*** Text excerpt ***

113th Lord Mayor of Birmingham
- In office 23 May 2023 – 22 May 2024
- Deputy: Shafique Shah
- Preceded by: Maureen Cornish
- Succeeded by: Ken Wood

Member of Birmingham City Council for Soho & Jewellery Quarter
- In office 6 May 1994 – 6 May 2026

Personal details
- Born: Pakhowal, Hoshiarpur, India
- Party: Labour (since 1989), Independent (2023-2024)
- Spouse: Vidya Wati ​(m. 1971)​

= Chaman Lal (politician) =

English politician

Chaman Lal is a British Labour Party politician and former Lord Mayor of Birmingham.

He took the oath for the role of Birmingham Lord Mayor on 23 May 2023.

He is the first person of British Indian origin to be elected for this designation.

==Early life==
Chaman Lal was born in a Ravidassia Sikh family in village Pakhowal in Hoshiarpur district as a son of Sardar Harnam Singh, a British Indian army officer who served in Italy during the Second World War and his mother Sardarni Jai Kaur. His uncle, Sardar Ram Singh was also a British Indian army officer who was killed in the Burma campaign.

*** End of Text excerpt ***

Work request »
Continue the Chaman Lal biography above, starting after its last sentence.

*** Stored data ***

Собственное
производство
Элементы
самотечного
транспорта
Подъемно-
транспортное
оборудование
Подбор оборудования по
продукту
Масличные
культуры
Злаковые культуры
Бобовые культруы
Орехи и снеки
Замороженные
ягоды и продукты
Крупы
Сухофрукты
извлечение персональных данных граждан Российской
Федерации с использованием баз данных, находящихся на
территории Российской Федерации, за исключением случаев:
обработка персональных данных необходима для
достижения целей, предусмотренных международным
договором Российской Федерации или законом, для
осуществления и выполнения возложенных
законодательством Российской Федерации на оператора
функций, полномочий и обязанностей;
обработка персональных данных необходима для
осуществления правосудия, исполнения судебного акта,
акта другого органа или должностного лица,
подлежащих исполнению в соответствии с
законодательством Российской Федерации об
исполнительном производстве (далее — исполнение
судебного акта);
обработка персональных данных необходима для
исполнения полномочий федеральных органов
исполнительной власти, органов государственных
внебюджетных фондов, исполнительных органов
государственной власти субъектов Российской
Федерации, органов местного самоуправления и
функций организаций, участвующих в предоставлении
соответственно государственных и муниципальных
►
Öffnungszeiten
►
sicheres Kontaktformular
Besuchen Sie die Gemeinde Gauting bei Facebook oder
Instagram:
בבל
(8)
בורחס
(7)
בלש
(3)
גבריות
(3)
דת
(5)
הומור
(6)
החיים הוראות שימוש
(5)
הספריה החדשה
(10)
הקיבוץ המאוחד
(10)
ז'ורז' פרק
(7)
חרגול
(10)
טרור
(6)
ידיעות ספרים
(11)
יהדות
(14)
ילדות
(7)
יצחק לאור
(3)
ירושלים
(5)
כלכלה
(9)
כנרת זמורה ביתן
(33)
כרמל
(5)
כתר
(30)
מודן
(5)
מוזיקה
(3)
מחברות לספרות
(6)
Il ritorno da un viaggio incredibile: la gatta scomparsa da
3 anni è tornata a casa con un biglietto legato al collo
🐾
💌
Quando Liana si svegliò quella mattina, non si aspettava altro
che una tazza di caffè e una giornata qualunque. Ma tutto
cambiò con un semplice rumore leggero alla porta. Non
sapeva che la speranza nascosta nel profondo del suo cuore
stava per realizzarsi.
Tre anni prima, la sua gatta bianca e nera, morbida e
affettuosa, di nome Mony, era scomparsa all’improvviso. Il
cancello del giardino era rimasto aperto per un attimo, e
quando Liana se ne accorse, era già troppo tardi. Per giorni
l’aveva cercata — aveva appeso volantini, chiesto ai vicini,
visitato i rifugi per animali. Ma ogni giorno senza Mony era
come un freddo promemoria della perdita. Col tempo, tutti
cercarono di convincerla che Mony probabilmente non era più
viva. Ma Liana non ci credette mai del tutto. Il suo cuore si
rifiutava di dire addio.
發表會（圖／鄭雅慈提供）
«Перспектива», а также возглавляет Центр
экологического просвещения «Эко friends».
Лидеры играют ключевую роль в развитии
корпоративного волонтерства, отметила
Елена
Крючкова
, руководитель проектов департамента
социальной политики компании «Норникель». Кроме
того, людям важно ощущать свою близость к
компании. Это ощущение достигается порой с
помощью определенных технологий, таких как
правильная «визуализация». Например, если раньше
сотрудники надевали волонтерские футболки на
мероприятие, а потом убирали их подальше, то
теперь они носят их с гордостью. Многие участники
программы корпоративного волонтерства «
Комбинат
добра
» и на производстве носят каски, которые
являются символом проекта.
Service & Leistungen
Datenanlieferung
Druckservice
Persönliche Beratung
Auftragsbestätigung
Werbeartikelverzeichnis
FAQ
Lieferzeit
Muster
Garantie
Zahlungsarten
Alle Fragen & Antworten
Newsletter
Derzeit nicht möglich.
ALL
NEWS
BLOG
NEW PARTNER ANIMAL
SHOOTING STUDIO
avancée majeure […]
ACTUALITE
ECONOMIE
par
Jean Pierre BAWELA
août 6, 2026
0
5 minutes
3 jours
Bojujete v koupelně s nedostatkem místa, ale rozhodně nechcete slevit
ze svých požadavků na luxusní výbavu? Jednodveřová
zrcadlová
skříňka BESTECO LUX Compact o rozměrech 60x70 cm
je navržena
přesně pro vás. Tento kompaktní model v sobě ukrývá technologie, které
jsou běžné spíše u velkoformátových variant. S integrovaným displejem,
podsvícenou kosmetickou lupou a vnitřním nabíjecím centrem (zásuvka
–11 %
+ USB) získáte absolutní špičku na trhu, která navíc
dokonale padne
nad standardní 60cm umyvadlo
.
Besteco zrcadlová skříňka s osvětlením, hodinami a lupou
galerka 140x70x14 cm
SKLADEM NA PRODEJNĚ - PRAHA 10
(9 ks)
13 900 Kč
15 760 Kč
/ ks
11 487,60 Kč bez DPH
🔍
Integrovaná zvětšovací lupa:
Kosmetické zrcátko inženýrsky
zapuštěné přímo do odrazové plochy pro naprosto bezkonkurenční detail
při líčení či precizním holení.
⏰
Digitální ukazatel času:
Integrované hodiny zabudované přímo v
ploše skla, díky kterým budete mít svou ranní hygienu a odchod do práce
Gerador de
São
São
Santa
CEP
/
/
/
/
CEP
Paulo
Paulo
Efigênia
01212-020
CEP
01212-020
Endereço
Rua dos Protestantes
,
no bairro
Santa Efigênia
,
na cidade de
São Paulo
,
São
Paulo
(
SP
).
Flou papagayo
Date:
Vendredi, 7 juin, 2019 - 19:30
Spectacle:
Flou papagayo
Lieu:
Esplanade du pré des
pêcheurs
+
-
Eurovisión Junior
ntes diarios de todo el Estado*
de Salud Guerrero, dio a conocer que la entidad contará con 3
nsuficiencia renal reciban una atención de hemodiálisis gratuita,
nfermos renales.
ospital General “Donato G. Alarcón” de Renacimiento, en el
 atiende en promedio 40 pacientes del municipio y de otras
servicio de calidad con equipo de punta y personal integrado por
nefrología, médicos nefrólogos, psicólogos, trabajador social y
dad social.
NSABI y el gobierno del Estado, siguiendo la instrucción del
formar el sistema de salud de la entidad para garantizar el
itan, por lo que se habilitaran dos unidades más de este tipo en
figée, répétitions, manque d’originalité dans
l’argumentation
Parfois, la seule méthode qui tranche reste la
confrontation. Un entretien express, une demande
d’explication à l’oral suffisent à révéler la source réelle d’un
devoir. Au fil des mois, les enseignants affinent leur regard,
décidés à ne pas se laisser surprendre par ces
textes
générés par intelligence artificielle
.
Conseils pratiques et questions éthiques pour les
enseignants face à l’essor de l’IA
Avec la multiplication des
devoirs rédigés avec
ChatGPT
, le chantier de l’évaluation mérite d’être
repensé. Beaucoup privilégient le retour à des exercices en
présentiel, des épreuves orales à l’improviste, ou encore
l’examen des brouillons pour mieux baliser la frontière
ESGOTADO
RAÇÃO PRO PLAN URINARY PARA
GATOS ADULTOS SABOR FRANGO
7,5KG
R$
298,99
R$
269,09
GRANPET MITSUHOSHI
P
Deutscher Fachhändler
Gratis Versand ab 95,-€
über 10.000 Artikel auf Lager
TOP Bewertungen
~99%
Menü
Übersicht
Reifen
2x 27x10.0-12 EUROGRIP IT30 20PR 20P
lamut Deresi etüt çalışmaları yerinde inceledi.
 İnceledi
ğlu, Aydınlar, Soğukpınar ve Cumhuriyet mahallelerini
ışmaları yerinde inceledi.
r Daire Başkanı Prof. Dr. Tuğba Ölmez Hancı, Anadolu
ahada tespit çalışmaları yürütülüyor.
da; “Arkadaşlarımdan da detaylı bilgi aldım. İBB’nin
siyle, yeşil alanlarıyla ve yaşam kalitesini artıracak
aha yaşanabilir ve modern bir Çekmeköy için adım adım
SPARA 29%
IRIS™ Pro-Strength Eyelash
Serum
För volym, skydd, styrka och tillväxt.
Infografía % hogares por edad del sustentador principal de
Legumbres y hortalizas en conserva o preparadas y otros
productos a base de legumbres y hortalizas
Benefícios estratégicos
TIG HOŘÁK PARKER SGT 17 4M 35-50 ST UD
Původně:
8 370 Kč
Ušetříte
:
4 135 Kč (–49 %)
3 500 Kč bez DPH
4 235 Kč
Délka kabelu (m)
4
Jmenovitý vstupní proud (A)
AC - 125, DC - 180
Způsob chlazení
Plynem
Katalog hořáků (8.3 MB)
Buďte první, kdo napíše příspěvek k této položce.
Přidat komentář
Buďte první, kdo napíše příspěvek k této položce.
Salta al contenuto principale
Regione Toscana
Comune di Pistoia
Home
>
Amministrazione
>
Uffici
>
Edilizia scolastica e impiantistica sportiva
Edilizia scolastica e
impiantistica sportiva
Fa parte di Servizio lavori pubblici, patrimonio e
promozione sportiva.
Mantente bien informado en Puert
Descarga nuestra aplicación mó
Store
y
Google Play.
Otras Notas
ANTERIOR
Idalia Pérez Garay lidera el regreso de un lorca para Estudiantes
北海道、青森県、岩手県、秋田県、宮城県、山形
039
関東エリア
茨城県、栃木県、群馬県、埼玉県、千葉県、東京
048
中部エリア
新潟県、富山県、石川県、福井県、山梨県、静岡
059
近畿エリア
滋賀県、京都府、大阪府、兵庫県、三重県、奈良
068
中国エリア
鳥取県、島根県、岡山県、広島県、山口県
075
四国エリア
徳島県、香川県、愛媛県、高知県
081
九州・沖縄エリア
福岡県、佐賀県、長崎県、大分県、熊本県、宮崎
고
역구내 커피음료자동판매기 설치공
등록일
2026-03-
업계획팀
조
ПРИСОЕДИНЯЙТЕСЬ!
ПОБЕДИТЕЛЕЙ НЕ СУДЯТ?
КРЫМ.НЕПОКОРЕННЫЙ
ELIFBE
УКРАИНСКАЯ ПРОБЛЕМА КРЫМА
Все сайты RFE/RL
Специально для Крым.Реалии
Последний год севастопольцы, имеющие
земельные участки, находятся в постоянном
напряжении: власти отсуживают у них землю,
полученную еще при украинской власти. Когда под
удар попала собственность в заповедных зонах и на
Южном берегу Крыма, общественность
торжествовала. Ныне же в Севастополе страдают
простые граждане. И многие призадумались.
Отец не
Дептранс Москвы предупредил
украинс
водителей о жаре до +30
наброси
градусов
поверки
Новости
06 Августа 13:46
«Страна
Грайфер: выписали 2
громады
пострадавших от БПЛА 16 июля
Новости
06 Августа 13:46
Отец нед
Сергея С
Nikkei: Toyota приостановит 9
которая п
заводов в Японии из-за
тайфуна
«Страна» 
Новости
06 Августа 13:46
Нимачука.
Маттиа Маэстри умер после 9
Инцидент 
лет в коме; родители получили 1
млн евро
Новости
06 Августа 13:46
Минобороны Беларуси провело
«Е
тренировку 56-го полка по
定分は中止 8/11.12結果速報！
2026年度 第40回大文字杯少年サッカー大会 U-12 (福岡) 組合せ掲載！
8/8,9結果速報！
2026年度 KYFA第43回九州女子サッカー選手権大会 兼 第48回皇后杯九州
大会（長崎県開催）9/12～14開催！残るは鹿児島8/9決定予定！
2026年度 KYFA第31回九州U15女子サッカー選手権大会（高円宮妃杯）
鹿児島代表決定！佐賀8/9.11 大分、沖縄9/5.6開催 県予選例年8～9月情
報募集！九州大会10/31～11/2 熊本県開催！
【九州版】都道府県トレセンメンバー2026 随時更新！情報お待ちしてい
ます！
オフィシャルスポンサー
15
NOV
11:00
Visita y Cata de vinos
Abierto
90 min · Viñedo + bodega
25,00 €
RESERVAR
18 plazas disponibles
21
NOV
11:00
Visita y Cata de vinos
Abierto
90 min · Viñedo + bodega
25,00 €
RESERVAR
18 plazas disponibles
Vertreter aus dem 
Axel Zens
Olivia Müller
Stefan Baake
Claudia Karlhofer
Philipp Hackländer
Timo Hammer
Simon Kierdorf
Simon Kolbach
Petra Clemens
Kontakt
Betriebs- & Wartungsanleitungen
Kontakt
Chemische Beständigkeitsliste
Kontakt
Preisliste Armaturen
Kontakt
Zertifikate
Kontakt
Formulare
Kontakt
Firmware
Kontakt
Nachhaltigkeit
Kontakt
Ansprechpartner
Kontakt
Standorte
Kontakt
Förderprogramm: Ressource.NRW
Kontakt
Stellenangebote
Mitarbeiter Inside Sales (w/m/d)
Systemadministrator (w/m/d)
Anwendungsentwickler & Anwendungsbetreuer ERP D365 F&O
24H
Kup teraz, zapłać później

*** End of Stored data ***

Result of this task »
==Political life==
He has been a councillor for the ward of Soho & Jewellery Quarter since 1994. He joined the Labour Party in 1989.

In December 2023, during his time as Lord Mayor of Birmingham, Lal attended the opening of Elec Training, a new electrical training centre in Wolverhampton. He joined the Mayor of Wolverhampton, Councillor Dr. Michael Hardacre, to support local skills development in the region.

In July 2025, Lal was one of many Labour councillors in the city that were axed by the Party and told that they were not allowed to stand again in the next election. In the 2026 Birmingham City Council election, Lal stood as an independent in the Handsworth ward, but was not elected.

==Personal life==
Lal married his wife Vidya in 1971, and they had three daughters and two sons.